Biryol can guess how far away the earthquake happened by observing the frequency of those waves. The longer the wavelengths, the longer the distance. He records and analyzes P-waves (primary), which travel the fastest and arrive at the station before the slower S-waves (secondary).

Most graphics depicting the earth’s interior show a round globe with cake-like, straight layers illustrating the crust, mantle, outer core, and inner core. While this simple visual is helpful for communicating the basic structure of Earth, it’s not accurate. “The mantle is not an even layer,” Biryol explains. “There are huge valleys and gaps within the plate. It’s thicker in some places and thinner in others.”

Those variations in structure, along with fluctuations in heat and pressure, reflect and refract seismic waves. So Biryol uses an inversion algorithm to find out how fast this energy travels. By combining data from hundreds of earthquakes, he produces graphics — or tomograms — that give provide a color code for different areas. From that, he can distinguish the plate from the mantle.

The blue coloring on the seismograms represent cold, rigid, dense regions in the crust.  The more molten (hotter and weaker) regions appear red and are seismically slow — the rock there is hard, but it has some pliability to it (at least as far as rocks go). A concrete sidewalk, for example, has some cracks in it, but it’s solid. That part of the sidewalk is like the plate, and as the laws of physics tell us, the more rigid and sturdy something is, the faster energy travels through it. But another section of sidewalk that just had some new concrete poured into it yesterday (so it’s solid but has some give) — that’s like the mantle, and it transfers energy from earthquakes slower.

Tar heel tectonics

Through his seismic tomography, Biryol has discovered this region has deep weakness zones that likely contain faults. But the question is: Why are they activating in some places but not in others? In North Carolina, we don’t have 5.8 magnitude earthquakes.

“Why is North Carolina different from Virginia?” Biryol asks. “They are on the same tectonic belt. There were collision zones between plates in the past at similar locations. So we are trying to understand why, for example, in Virginia there are clusters and in South Carolina the earthquakes are spread out. It’s very different.”

The Southeastern United States was not just a plate boundary zone when the Appalachian Mountains formed.

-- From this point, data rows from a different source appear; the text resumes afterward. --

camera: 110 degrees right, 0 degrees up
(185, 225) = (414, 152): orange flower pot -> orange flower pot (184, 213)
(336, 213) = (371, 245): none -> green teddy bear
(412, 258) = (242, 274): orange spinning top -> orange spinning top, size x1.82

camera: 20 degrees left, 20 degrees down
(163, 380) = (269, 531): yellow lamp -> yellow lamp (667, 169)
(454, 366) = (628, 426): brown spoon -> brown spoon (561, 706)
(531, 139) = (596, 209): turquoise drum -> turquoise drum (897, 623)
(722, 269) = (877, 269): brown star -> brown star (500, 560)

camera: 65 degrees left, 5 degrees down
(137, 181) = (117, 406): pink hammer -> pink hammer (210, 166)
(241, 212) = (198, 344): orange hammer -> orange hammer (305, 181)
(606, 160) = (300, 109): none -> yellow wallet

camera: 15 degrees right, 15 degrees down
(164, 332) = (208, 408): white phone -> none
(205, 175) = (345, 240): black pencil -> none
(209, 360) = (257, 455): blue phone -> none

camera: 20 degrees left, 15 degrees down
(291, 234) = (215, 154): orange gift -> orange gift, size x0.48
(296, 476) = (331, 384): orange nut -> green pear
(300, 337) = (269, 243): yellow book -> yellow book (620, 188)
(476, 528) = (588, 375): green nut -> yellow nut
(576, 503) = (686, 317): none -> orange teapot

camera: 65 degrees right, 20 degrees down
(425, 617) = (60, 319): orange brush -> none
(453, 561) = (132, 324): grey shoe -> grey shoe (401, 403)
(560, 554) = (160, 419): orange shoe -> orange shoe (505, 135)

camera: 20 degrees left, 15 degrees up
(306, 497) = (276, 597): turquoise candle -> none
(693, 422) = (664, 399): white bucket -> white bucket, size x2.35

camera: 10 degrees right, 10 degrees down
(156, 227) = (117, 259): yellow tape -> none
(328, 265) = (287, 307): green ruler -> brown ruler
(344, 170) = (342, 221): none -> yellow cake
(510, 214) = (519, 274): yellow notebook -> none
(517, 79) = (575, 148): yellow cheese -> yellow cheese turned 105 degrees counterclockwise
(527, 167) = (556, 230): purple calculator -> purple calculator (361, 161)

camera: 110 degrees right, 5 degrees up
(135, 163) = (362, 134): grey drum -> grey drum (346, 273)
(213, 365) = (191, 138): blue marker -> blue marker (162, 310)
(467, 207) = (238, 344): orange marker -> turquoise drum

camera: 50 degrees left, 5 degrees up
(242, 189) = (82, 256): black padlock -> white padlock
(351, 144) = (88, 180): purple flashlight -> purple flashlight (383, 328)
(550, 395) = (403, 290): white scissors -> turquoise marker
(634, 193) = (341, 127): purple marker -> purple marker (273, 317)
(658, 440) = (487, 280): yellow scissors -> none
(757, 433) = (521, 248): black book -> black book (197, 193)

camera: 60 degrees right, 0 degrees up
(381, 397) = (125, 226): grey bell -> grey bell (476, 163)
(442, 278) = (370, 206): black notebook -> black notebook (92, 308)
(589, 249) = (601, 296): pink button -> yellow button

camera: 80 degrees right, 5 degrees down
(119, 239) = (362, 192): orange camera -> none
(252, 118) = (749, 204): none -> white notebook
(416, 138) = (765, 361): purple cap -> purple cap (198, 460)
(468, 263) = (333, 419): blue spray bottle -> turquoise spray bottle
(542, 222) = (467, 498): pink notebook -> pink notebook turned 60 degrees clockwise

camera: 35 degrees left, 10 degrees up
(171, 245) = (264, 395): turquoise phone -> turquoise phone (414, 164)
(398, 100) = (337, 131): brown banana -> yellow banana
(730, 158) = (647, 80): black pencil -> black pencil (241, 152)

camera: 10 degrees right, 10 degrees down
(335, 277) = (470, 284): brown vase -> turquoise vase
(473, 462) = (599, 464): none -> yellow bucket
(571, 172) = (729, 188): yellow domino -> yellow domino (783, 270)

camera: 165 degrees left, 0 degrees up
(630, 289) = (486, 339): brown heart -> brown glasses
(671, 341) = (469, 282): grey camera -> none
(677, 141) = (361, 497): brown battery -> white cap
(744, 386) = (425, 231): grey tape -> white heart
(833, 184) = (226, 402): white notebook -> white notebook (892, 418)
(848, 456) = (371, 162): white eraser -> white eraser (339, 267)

During the 4.5 billion years of Earth’s existence, this area has been a zone of significant seismic and tectonic activity at least four times, according to Biryol. “We are basically trying to understand how this part of the earth works, and why seismic events can occur in one region and not in other places,” he says. “We need to get to the bottom of this.”

Berk Biryol is a postdoctoral research associate in the Department of Geological Sciences within the UNC College of Arts & Sciences.